Daniel rubbed his mouth with two fingers, picked up a barrette from under his thigh, closed his hand over it, and looked at the cluster of totemic objects sitting on her desk among the messy piles of workbooks and the spray of pens and pencils: a tiny framed picture of herself with her parents, various rocks, beads, and small plastic animals, a flashlight powered by a hand crank, a coral bracelet Val had brought her back from a trip to Florida, a Lego helicopter. He wanted to help her, but everything he could think of he knew she'd reject. He proposed to himself that her difficulty was bigger than just one of arts and crafts, that it had to do with the concept of returning from the dead. Maybe it was his job to help release her from her painful fixation on that idea. That thought warmed in him and became pressing.

“You know that people don't come back from the dead, right?” he said gently.


Oof!
” Gal shouted.
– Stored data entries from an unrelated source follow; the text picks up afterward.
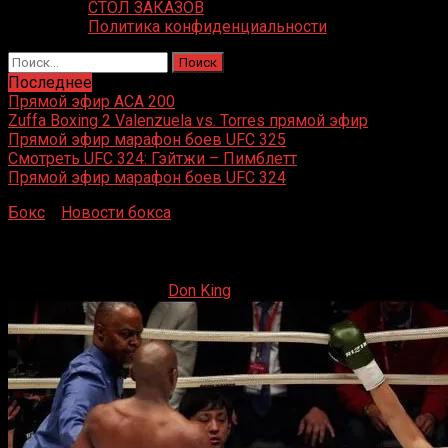
СТОЛ ЗАКАЗОВ
Политика конфиденциальности
Найти:
Последнее
Прямой эфир ACA 200
Zuffa Boxing 2 Valenzuela vs. Torres прямой эфир
Прямой эфир марафон боев UFC 325
Смотреть UFC 324: Гэйтжи – Пимблетт
Прямой эфир марафон боев UFC 324
Бокс
»
Новости бокса
»
Флойд Мейвезер вернется ради в
Флойд Мейвезер вернется ради выставочного пое
09.09.2019
09.09.2019
Don King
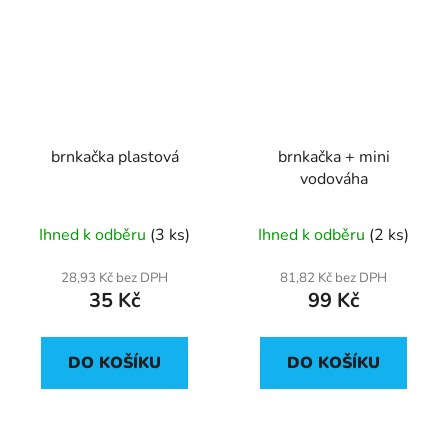
brnkačka plastová
brnkačka + mini
vodováha
Ihned k odběru
(3 ks)
Ihned k odběru
(2 ks)
28,93 Kč bez DPH
81,82 Kč bez DPH
35 Kč
99 Kč
DO KOŠÍKU
DO KOŠÍKU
She rose abruptly and kicked over the little stool she used as a side table; her clock and cup shot across the room and the clock burst open as it hit the wall, its batteries clattering to the floor. “Why you keep saying that?” she screamed. “You say you're helping me but you're
not
helping me, you never help me!”

“Fine,” Daniel said coldly. He got up and left the room, fuming, closing the door behind him, hearing her angry sobs as he went downstairs.

Matt had risen from the couch at the noise, and come to the bottom of the stairs. “What happened?”
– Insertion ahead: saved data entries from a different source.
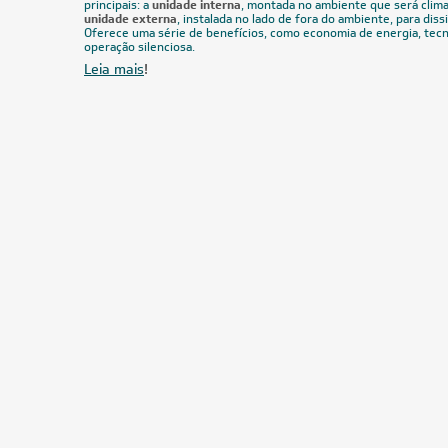
principais: a
unidade interna
, montada no ambiente que será clima
unidade externa
, instalada no lado de fora do ambiente, para dissi
Oferece uma série de benefícios, como economia de energia, tecn
operação silenciosa.
Leia mais
!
Daniel moved past him and sank into an armchair, his face rigidly set. “Nothing. I'm a terrible person who refuses to help. A ghost? It's not even original.”

“Did you say that?”

“No,” Daniel said, indignant. “Why does everybody keep treating me like a monster?”

Matt regarded him thoughtfully. “I'll tell you what,” he said. “I've been thinking, and I've made a decision.” He paused for dramatic effect. “I'm going to pull myself up by my bootstraps about this Halloween thing.”

“What?” Daniel said, mouth agape. He pounded himself on the ear. “I hear someone saying something, but it's very faint, very foreign, I don't know what language it's in.
Sprechen sie deutsch?

“Are you finished?” Matt asked. “Are you pleased with yourself?”

“Kinda,” Daniel said.

“Okay, forget it then.”

“No, tell me. Tell me your decision.”

“Don't condescend to me,” Matt said.

“I'm not. I really want to hear.”

Matt's hands were on his hips. “Okay. I've decided to use the kids' presence as an opportunity to get over my Halloween issues.”

“Really! Good for you, Matt,” Daniel said.

Matt shot him a look, a spot check for condescension, and when he saw none, his voice picked up with eagerness. “Don't you think this is a good moment for it? I can honor Jay by channeling his spirit into the holiday. And what do you think about this? I'm thinking of calling Kendrick.”